Comparison of calculated and experimental data of total pressure as a function of CO2 loading using SAFT-HR (dashed line) and PC-SAFT (Straight line), at 403 K, and three DEA mole fraction (0.018, 0.068 and 0.041); lines and points represent the model results and experimental data respectively [50].

Comparison of calculated and experimental data. Total pressure as a function of CO2 loading for the CO2/MDEA+DEA system, at 300 K, 313 K, and 323 K; lines and points represent the model results and experimental data respectively [46].

Comparison of calculated and experimental data total pressure as a function of CO2 loading for the CO2/MDEA+DEA system, at 313 K, 343 K, and 393 K; lines and points represent the model results and experimental data respectively [53].
Both models are capable of reproducing the experimental solubility data of CO2 in aqueous alkanolamine solution. However, PC-SAFT model presents more accurate result since the calculation algorithms of dispersion term is highly accurate in this model.

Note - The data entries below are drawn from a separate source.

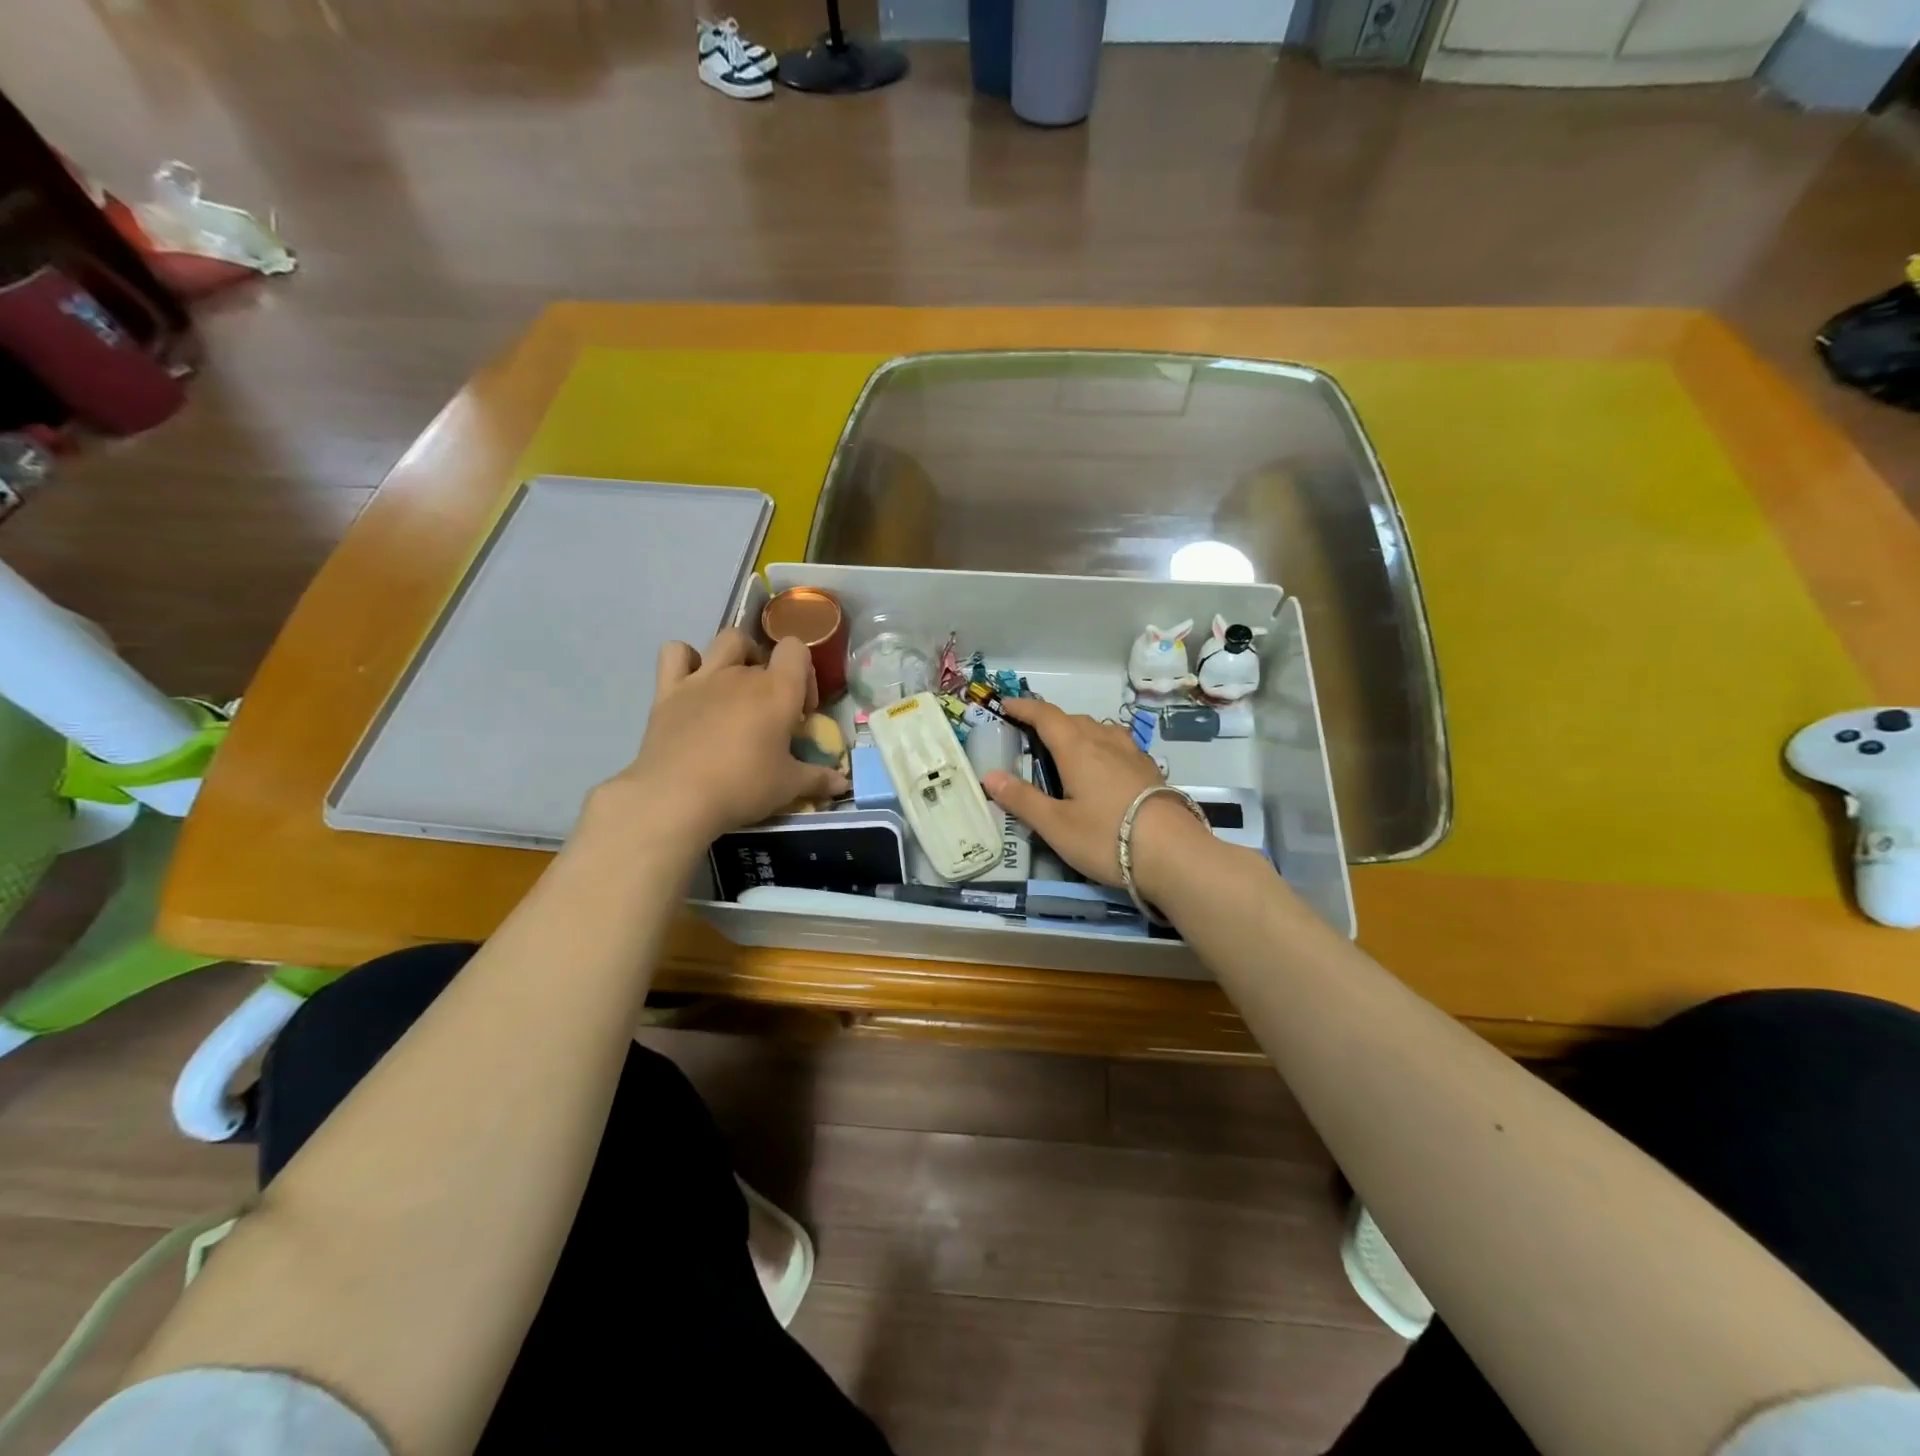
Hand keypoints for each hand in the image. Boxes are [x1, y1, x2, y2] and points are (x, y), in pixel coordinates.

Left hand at [587, 629, 849, 849]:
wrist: (677, 797)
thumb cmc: (743, 787)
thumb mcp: (788, 787)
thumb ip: (818, 779)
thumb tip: (843, 785)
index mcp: (778, 690)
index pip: (797, 649)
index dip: (804, 674)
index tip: (800, 711)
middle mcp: (742, 674)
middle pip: (764, 652)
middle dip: (771, 675)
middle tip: (769, 712)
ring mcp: (702, 678)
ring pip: (726, 641)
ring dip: (736, 656)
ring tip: (735, 688)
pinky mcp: (668, 690)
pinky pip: (675, 652)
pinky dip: (686, 659)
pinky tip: (692, 683)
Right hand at [980, 698, 1210, 893]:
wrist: (1175, 854)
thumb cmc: (1106, 837)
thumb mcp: (1056, 825)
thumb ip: (1022, 799)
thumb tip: (988, 775)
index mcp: (1077, 749)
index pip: (1046, 717)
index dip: (1024, 708)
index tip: (1006, 704)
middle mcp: (1105, 743)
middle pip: (1074, 720)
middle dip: (1050, 720)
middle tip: (1031, 734)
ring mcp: (1132, 755)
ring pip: (1100, 729)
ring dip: (1078, 730)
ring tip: (1067, 748)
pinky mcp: (1150, 771)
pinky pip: (1118, 745)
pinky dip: (1101, 745)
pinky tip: (1104, 766)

The purpose of this article is thermodynamic modelling of the equilibrium solubility of carbon dioxide gas in aqueous solvent of diethanolamine and methyldiethanolamine in various loadings based on the PC-SAFT and SAFT-HR equations of state. Accordingly, the method of work consists of the following steps: Collecting required data (such as adjustable parameters) from articles. Determine the solubility of carbon dioxide on the MDEA aqueous solution using the method chosen in this article. Modelling the equilibrium solubility of hydrogen sulfide in MDEA aqueous solution using the SAFT-HR and PC-SAFT model.
In this work, SAFT-HR and PC-SAFT EoS is applied for the prediction of CO2-DEA-H2O ternary system in temperature range 298–478 K and CO2 partial pressure range 0.01–5,500 kPa. Because of the importance of association schemes in parameter estimation in associated EoSs, several association schemes are checked for MDEA, and the results indicate that the 3B association scheme for MDEA and DEA shows more conformity with binary VLE experimental data more than other association scheme. Therefore, both the 3B association scheme for MDEA and the 4 C association scheme for DEA (due to its consistency in CO2–H2O system) are applied. In summary, PC-SAFT EoS performs an acceptable prediction in the ternary system of CO2–MEA–H2O in a wide range of temperatures and CO2 partial pressure without using any regression in multicomponent system, and its average absolute partial pressure deviation is about 4.374% among 356 data points.